Prêt(e) à constituer une garde-robe qui ne ressemble pas littéralement à du papier de verre sur la peau de votre bébé ? Découvrez toute la collection bio pour bébé Kianao juste ici et sauvez votre santé mentale.
Les questions qu'on me pose sans arrêt à ce sujet
Les vêtements pour bébé Carhartt taillent-ils grand ou petit ?
Ils taillent immenses. Mais vraiment, absurdement grand. La marque est conçue pour qu'on puisse superposer de gros pulls en dessous, donc une taille 12 mois correspond généralement à un 18 mois. Ne prenez pas la taille au-dessus à moins de vouloir que votre enfant se prenne les pieds dans l'ourlet pendant six mois. J'ai fait cette erreur avec Maya et on aurait dit qu'elle nageait dans de la toile marron.
Est-ce que c'est vraiment sûr à porter pour des bébés ?
Oui et non. Les vêtements eux-mêmes sont très bien pour jouer dehors, mais il faut être super paranoïaque avec le siège auto. Ne les mettez jamais dans un siège auto avec les manteaux volumineux ou les combinaisons épaisses. Ne le faites tout simplement pas. Utilisez une sous-couche douce en coton bio pour le trajet et mettez les affaires lourdes une fois arrivés au parc.
Comment laver la toile pour qu'elle soit moins rigide ?

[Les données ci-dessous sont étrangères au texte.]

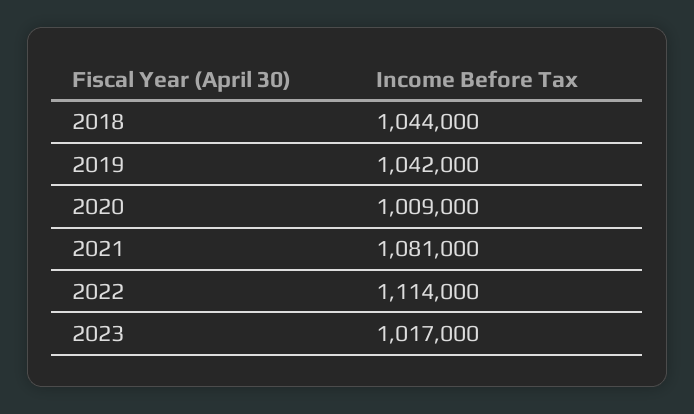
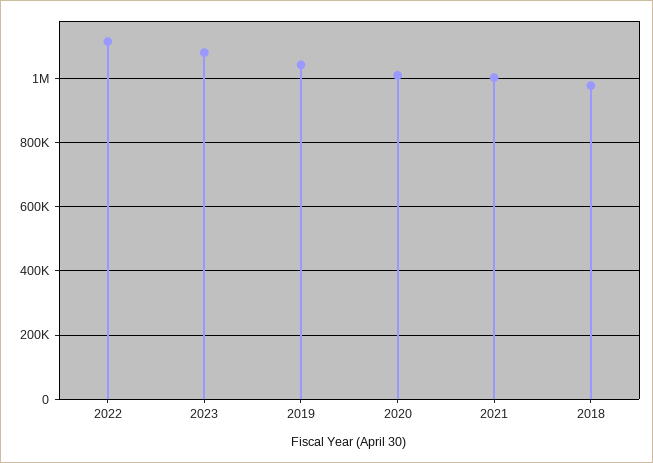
2018: 1044000 -> 980000
2021: 1081000 -> 1000000
2023: 1017000 -> 1080000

Honnêtement, le temps est le seul vrai remède, mais j'ai eu d'assez bons résultats en les lavant avec une demi-tasse de vinaigre blanc à la place de l'adoucissant. De toute façon, l'adoucissant ne fait qu'enrober les fibres de produits chimiques bizarres qui irritent la peau de bébé. Le vinaigre aide à atténuer un peu la raideur, mais la plupart du temps, ils ont juste besoin d'être portés et traînés dans la boue quelques fois.
Quelle est la meilleure chose à superposer sous une salopette épaisse ?
Des manches longues. Toujours des manches longues. Les emmanchures et les bretelles des salopettes rigides vont irriter les aisselles et les épaules de votre enfant à vif s'il ne porte qu'un t-shirt. Prenez un body ajusté et extensible en coton bio (comme ceux de Kianao dont je n'arrêtais littéralement pas de parler plus tôt) pour qu'il agisse comme une seconde peau.
Pourquoi toutes les salopettes n'ont-elles pas de pressions pour les couches ?
Je suis convaincue que les gens qui conçoivent certaines de ces tenues n'ont jamais sérieusement rencontré de bébé. Les styles classiques et plus anciens font souvent l'impasse sur les boutons-pression pour rester "authentiques" par rapport aux vêtements de travail pour adultes. Vérifiez toujours l'entrejambe avant d'acheter, ou préparez-vous au cauchemar du bébé tout nu dans des toilettes publiques.